Mexico’s consumer prices rose more than analysts forecast in the first half of February, reducing room for the central bank to cut rates as early as March.
Prices climbed 0.24 percent, the national statistics agency said today, lifting annual inflation to 3.47 percent as of Feb. 15 from 3.25 percent in January. Analysts had expected prices to rise 0.19 percent, according to the median of 18 estimates in a Bloomberg survey. Core inflation, which excludes energy and agriculture prices, rose 0.24 percent, compared with 0.19 percent forecast by 16 economists surveyed by Bloomberg.
Annual inflation rebounded after touching a 15-month low in January that prompted traders to increase bets the central bank would cut borrowing costs for the first time since 2009. The bank said it may cut the overnight rate from a record-low 4.5 percent if inflation keeps falling toward policy makers’ 3 percent target, leading 19 of 20 economists to forecast lower rates this year in a Feb. 20 Citigroup Inc. survey.
Today’s inflation report “is much higher than expected, and the market will reduce the probability of a rate cut in March,” Marco Oviedo, an economist at Barclays Plc, said in a telephone interview from Mexico City. For the rate cut outlook, the report “poses risks to the central scenario, which is a lower inflation environment,” he said.
The cost of mobile phone service rose 8.4 percent in the first half of February from two weeks earlier, the statistics agency said in its report, after prices tumbled in December as regulators moved to increase competition in the sector. Green tomato costs rose 14.8 percent, the institute said.
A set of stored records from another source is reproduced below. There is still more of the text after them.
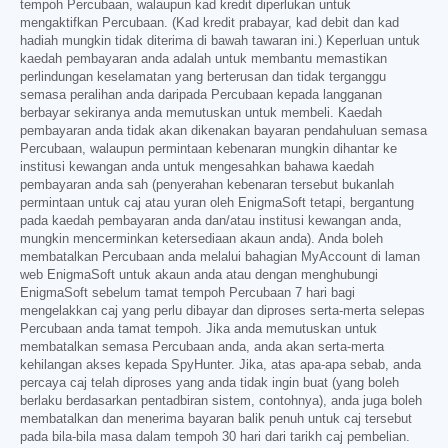
tempoh Percubaan, walaupun kad kredit diperlukan untuk
mengaktifkan Percubaan. (Kad kredit prabayar, kad debit dan kad
hadiah mungkin tidak diterima di bawah tawaran ini.) Keperluan untuk
kaedah pembayaran anda adalah untuk membantu memastikan
perlindungan keselamatan yang berterusan dan tidak terganggu
semasa peralihan anda daripada Percubaan kepada langganan
berbayar sekiranya anda memutuskan untuk membeli. Kaedah
pembayaran anda tidak akan dikenakan bayaran pendahuluan semasa
Percubaan, walaupun permintaan kebenaran mungkin dihantar ke
institusi kewangan anda untuk mengesahkan bahawa kaedah
pembayaran anda sah (penyerahan kebenaran tersebut bukanlah
permintaan untuk caj atau yuran oleh EnigmaSoft tetapi, bergantung
pada kaedah pembayaran anda dan/atau institusi kewangan anda,
mungkin mencerminkan ketersediaan akaun anda). Anda boleh
membatalkan Percubaan anda melalui bahagian MyAccount di laman
web EnigmaSoft untuk akaun anda atau dengan menghubungi
EnigmaSoft sebelum tamat tempoh Percubaan 7 hari bagi
mengelakkan caj yang perlu dibayar dan diproses serta-merta selepas
Percubaan anda tamat tempoh. Jika anda memutuskan untuk
membatalkan semasa Percubaan anda, anda akan serta-merta
kehilangan akses kepada SpyHunter. Jika, atas apa-apa sebab, anda
percaya caj telah diproses yang anda tidak ingin buat (yang boleh
berlaku berdasarkan pentadbiran sistem, contohnya), anda juga boleh
membatalkan dan menerima bayaran balik penuh untuk caj tersebut
pada bila-bila masa dalam tempoh 30 hari dari tarikh caj pembelian.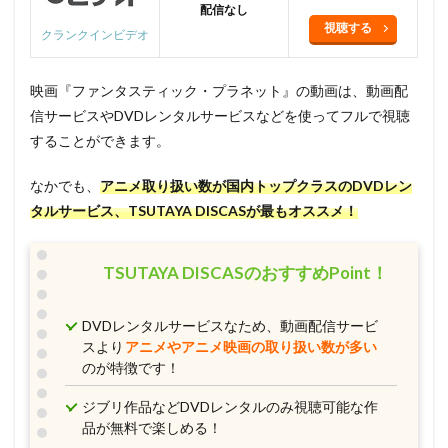
配信なし
視聴する
クランクインビデオ
映画『ファンタスティック・プラネット』の動画は、動画配
信サービスやDVDレンタルサービスなどを使ってフルで視聴
することができます。
なかでも、
アニメ取り扱い数が国内トップクラスのDVDレン
タルサービス、TSUTAYA DISCAS
が最もオススメ！
TSUTAYA DISCASのおすすめPoint！
DVDレンタルサービスなため、動画配信サービ
スより
アニメやアニメ映画の取り扱い数が多い
のが特徴です！
ジブリ作品などDVDレンタルのみ視聴可能な作
品が無料で楽しめる！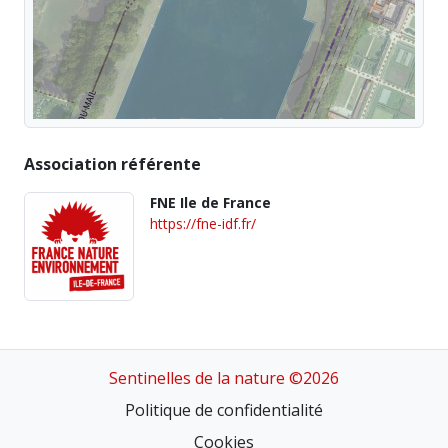
Association référente
FNE Ile de France
https://fne-idf.fr/
Sentinelles de la nature ©2026
Politique de confidentialité
Cookies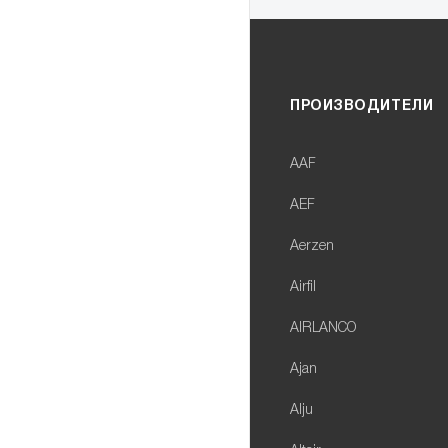
ПРОИЗВОДИТЕЛИ
AAF
AEF
Aerzen
Airfil
AIRLANCO
Ajan
Alju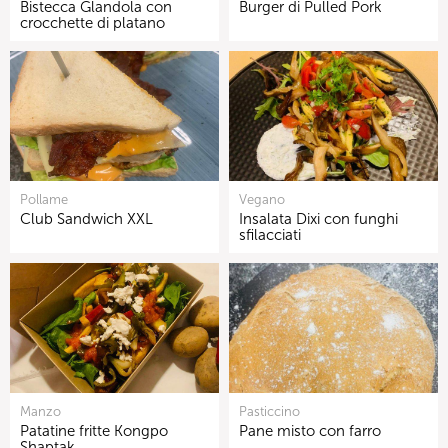
Bistecca Glandola con
Burger di Pulled Pork
crocchette di platano
Pollame
Vegano
Club Sandwich XXL
Insalata Dixi con funghi
sfilacciati
Manzo
Pasticcino
Patatine fritte Kongpo
Pane misto con farro
Shaptak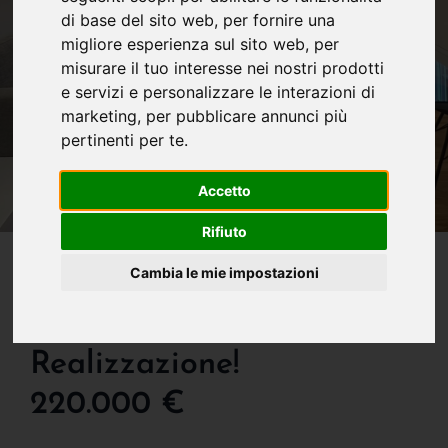
di base del sito web
,
per fornire una
migliore esperienza sul sito web
,
per
misurare il tuo interesse nei nostri prodotti
e servizi e personalizzare le interazioni di
marketing
,
per pubblicare annunci più
pertinenti per te
.
Accetto
Rifiuto
IN VENDITA
Cambia le mie impostazioni
Straordinario Bilocale Di
Nuovissima
Realizzazione!
220.000 €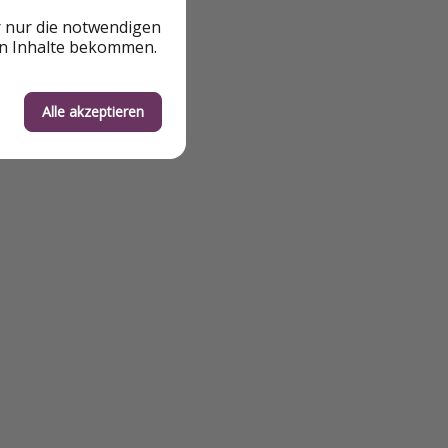
r nur die notwendigen
en Inhalte bekommen.
Alle akzeptieren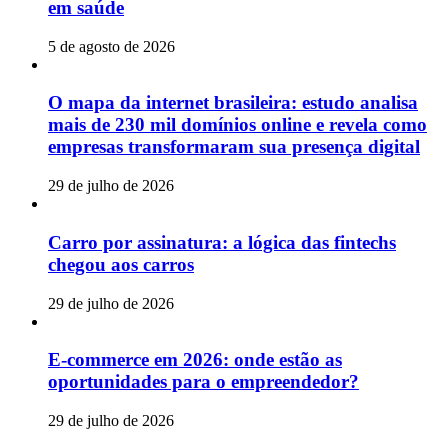
em saúde
5 de agosto de 2026
O mapa da internet brasileira: estudo analisa
mais de 230 mil domínios online e revela como
empresas transformaram sua presença digital
29 de julho de 2026
Carro por assinatura: a lógica das fintechs
chegou aos carros
29 de julho de 2026
E-commerce em 2026: onde estão as
oportunidades para o empreendedor?
29 de julho de 2026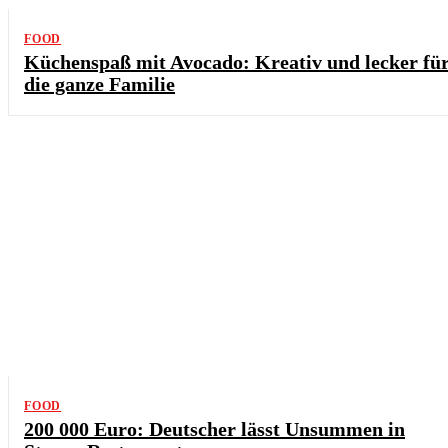
FOOD
Küchenspaß mit Avocado: Kreativ und lecker fü
die ganze Familie
FOOD
200 000 Euro: Deutscher lässt Unsummen in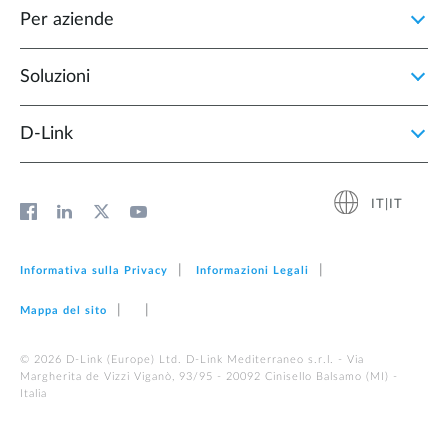
Per aziende
Soluzioni
D‑Link
IT|IT
Informativa sulla Privacy
Informazioni Legali
Mappa del sito
© 2026 D‑Link (Europe) Ltd. D-Link Mediterraneo s.r.l. - Via
Margherita de Vizzi Viganò, 93/95 - 20092 Cinisello Balsamo (MI) -
Italia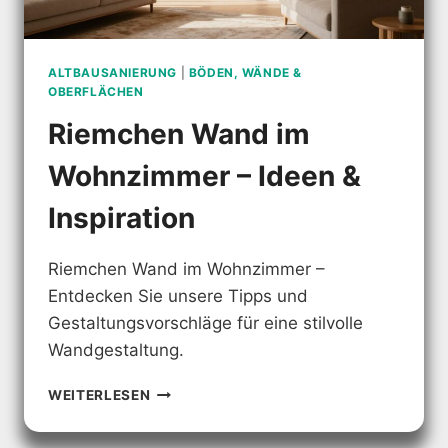
ALTBAUSANIERUNG
|
BÖDEN, WÄNDE &
OBERFLÄCHEN
Riemchen Wand im
Wohnzimmer – Ideen &
Inspiration
Riemchen Wand im Wohnzimmer –
Entdecken Sie unsere Tipps und
Gestaltungsvorschläge für eine stilvolle
Wandgestaltung.
RIEMCHEN
WEITERLESEN
WAND
IM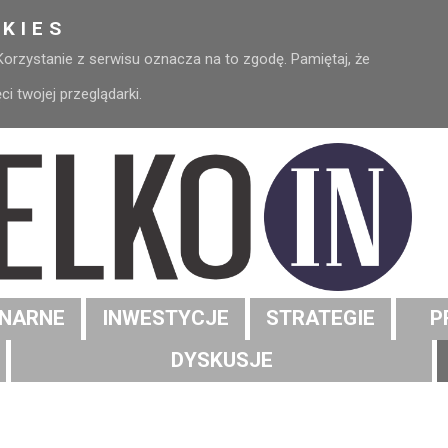
KIES
 Korzystanie z serwisu oznacza na to zgodę. Pamiętaj, że
 twojej przeglądarki.
NARNE
INWESTYCJE
STRATEGIE
P
DYSKUSJE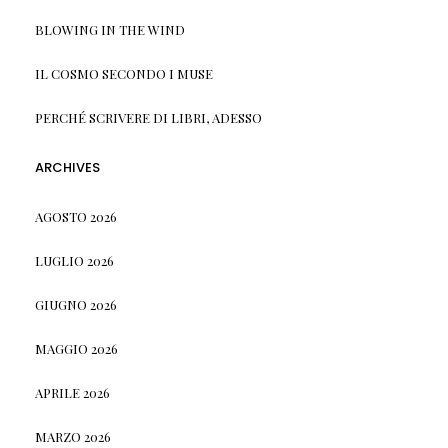
BLOWING IN THE WIND
IL COSMO SECONDO I MUSE
PERCHÉ SCRIVERE DI LIBRI, ADESSO
ARCHIVES
AGOSTO 2026
LUGLIO 2026
GIUGNO 2026
MAGGIO 2026
APRILE 2026
MARZO 2026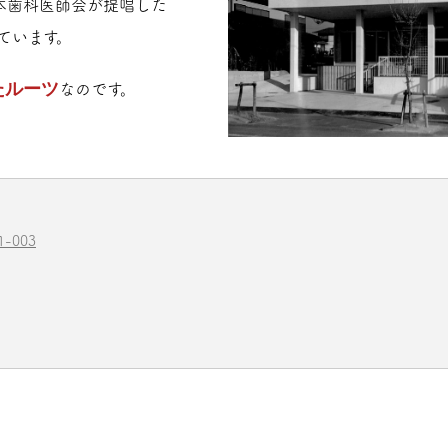
本歯科医師会が提唱した
ています。
たルーツ
なのです。
01-003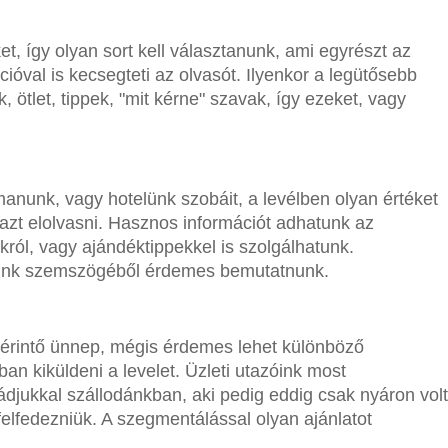
et, így olyan sort kell választanunk, ami egyrészt az
ióval is kecsegteti az olvasót. Ilyenkor a legütősebb
 ötlet, tippek, "mit kérne" szavak, így ezeket, vagy
manunk, vagy hotelünk szobáit, a levélben olyan értéket
 azt elolvasni. Hasznos információt adhatunk az
król, vagy ajándéktippekkel is szolgálhatunk.
sunk szemszögéből érdemes bemutatnunk.
érintő ünnep, mégis érdemes lehet különböző
 kiküldeni a levelet. Üzleti utazóink most
djukkal szállodánkban, aki pedig eddig csak nyáron volt
s felfedezniük. A szegmentálással olyan ajánlatot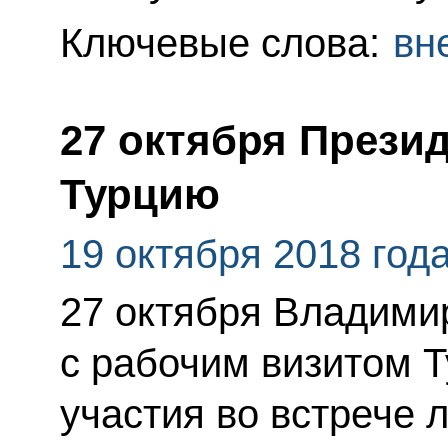
Ключевые слова:
вн
27 октября Презид
Турцию
19 октября 2018 год
27 октября Владими
с рабочим визитом 
участия во встрече 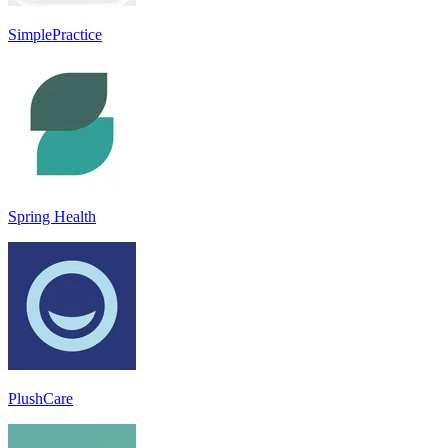
SimplePractice
Spring Health
PlushCare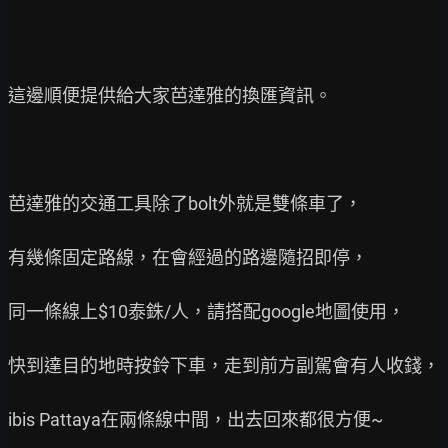
這邊順便提供給大家芭達雅的換匯資訊。

芭達雅的交通工具除了bolt外就是雙條車了，

有幾條固定路線，在會經過的路邊隨招即停，

同一條線上$10泰銖/人，請搭配google地圖使用，

快到達目的地時按鈴下車，走到前方副駕會有人收錢，

ibis Pattaya在兩條線中間，出去回來都很方便~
Banco de Mexico may cut rates “if we keep advancing in this convergence process, and it’s shown that we have inflation each time closer to 3 percent in a more sustainable way,” central bank Governor Agustin Carstens said Feb. 13. “We would like, with time, to see a greater convergence in inflation toward 3 percent.”
Yields on fixed-rate Mexican government bonds due in 2024 fell one basis point, or 0.01 percentage point, to 5.06 percent at 10:36 a.m. in Mexico City, according to data compiled by Bloomberg. Yields on inflation-linked bonds maturing in 2014 fell one basis point to 1.11 percent. The peso was little changed from yesterday at 12.7442 per dollar. The peso rose 8.4 percent last year, the most among 16 major currencies tracked by Bloomberg.
While prices rose more than expected, growth indicators showed signs of slowing economic expansion. January’s unemployment rate rose more than all 16 economists’ estimates in a Bloomberg survey to 5.42 percent, the statistics agency said today. Yesterday the agency reported December retail sales posted their first contraction since April 2010. December industrial output also dropped, surprising every economist surveyed by Bloomberg.
“Growth at least in the first half of the year will moderate. We’ll be seeing a much weaker external demand and this will eventually translate into domestic demand numbers,” Grupo Financiero Banorte SAB economist Delia Paredes said in a telephone interview from Mexico City. “We continue to expect Banco de Mexico to cut rates in its March 8” meeting.
Analysts see a 50 basis-point rate cut by April, according to the median estimate in the most recent bi-weekly survey by Citigroup’s Banamex unit. In the previous poll they forecast a change in rates in January 2014.
Gross domestic product rose 0.8 percent in the fourth quarter from the previous three months, more than the 0.6 percent median estimate in a Bloomberg survey of seven economists, while the central bank said Feb. 13 that Mexico’s economic expansion is more likely to slow than speed up and could be held back if growth stalls in the U.S.
Mexico’s economy will probably expand 3.5 percent this year and 3.9 percent in 2014, according to the median forecast of economists surveyed by Bloomberg, after growing 3.9 percent in 2012.
Manuel Sanchez, one of five Banco de Mexico board members, disagreed with the view of the board’s majority on inflation, saying in a Feb. 20 report that Mexico still needs a “vigilant” monetary policy. Sanchez said that annual price increases haven’t been converging toward the target and highlighted the seven months that inflation spent above the 4 percent upper end of the central bank’s target range last year.
“Convergence of inflation to the permanent target demands more than a few months of good results,” Sanchez wrote.